TRAVAIL DEMANDÉ ->
1 > Recopiez sans modification un passage de l'extrait sur l'abrogation des lois. Commencez aux mots « 4. La présente » et arrêtez-vous après « cadre d’un litige. ».
2 > Répondez aux questions suivantes à partir de l'extrait sur l'abrogation des lois :
(a) Quel renouvellement la loi n° 48-1480 du 25 septembre 1948 vise-t-elle ?
(b) L'abrogation de dispositions qui ont abrogé ou modifié des dispositions antérieures remet-elle ces dernières en vigueur ?
(c) De quelle date est l'avis de l'assemblée générale du Conseil d'État cité en référence ?

TEXTE RETENU ->
• • • • • • •

4. La présente proposition de loi a été examinée à l’aune des critères retenus par le Conseil d’État dans son avis précité. Il vérifie que la loi dont l’abrogation est proposée n’a pas été déjà explicitement abrogée et que cette abrogation ne se heurte à aucun obstacle juridique, dès lors que la loi a épuisé ses effets, qu’elle n’est plus susceptible de recevoir application ou que les conséquences de son abrogation ont déjà été prises en compte. Il vérifie également qu’elle ne soulève pas d’objection en termes de bonne législation. Il considère qu’il est préférable dans certains cas de s’abstenir d’abroger afin de ne pas faire disparaître par inadvertance, sans en avoir appréhendé les conséquences, des dispositions encore utiles et susceptibles d’être invoquées dans le cadre d’un litige.
Dispositions qui ont épuisé leurs effets :
5. Le Conseil d’État observe que, à la différence de la précédente proposition de loi abrogeant des lois obsolètes sur laquelle son avis a été recueilli, la présente proposition tend à abroger un nombre significatif de lois dont les dispositions encore en vigueur ont épuisé leurs effets en raison de leur objet même. Entrent dans cette catégorie les dispositions abrogeant, modifiant ou complétant d’autres textes, celles qui n’avaient vocation à régir qu’une ou plusieurs opérations précisément déterminées (telle que la loi n° 48-1480 du 25 septembre 1948 relative au renouvellement des conseils généraux qui ne vise que le renouvellement de la série sortante des conseils généraux en mars 1949) et celles qui prévoyaient un régime temporaire ou transitoire désormais expiré (telle que la loi n° 55-20 du 4 janvier 1955 relative aux marques de fabrique et de commerce sous séquestre en France comme biens ennemis qui enserrait le régime procédural qu’elle instaurait dans des délais déterminés qui sont expirés).
L’abrogation de telles dispositions ne présente pas d’inconvénients juridiques dès lors qu’elle ne modifie pas l’état du droit. En particulier, l’abrogation de dispositions qui ont abrogé ou modifié des dispositions antérieures n’a pas pour effet de remettre ces dispositions en vigueur (v. l’avis de l’assemblée générale du Conseil d’État du 10 janvier 2008, n° 396251, mentionné au rapport public 2009 EDCE, p. 293 ; CE, 28 octobre 2009, SCA L’Armorique maraîchère, n° 306708, au recueil p. 405).

• • • • • • •

DONNÉES BRUTES ->
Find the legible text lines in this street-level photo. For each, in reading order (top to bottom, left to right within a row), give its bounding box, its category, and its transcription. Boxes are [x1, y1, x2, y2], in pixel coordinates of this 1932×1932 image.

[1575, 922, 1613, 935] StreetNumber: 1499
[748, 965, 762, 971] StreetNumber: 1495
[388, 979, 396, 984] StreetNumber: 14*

• • • • • • •

RÉPONSES AUX CONSIGNES ->
1 >
4. La présente proposition de loi a été examinée à l’aune des critères retenus par le Conseil d’État dans son avis précité. Il vérifie que la loi dont l’abrogation est proposée n’a pas été déjà explicitement abrogée et que cette abrogation ne se heurte à aucun obstacle juridique, dès lors que la loi a épuisé ses effets, qu’elle n’est plus susceptible de recevoir application ou que les conséquences de son abrogation ont déjà été prises en compte. Il vérifie également qu’elle ne soulève pas d’objection en termes de bonne législation. Il considère qu’il est préférable dans certains cas de s’abstenir d’abroger afin de ne pas faire disparaître par inadvertance, sans en avoir appréhendé les conséquences, des dispositions encore utiles et susceptibles d’être invoquées dans le cadre d’un litige.

2 >
(a) Le renouvellement de la série sortante des conseils généraux en mars 1949.
(b) Non, elle n'a pas pour effet de les remettre en vigueur.
(c) Du 10 janvier 2008.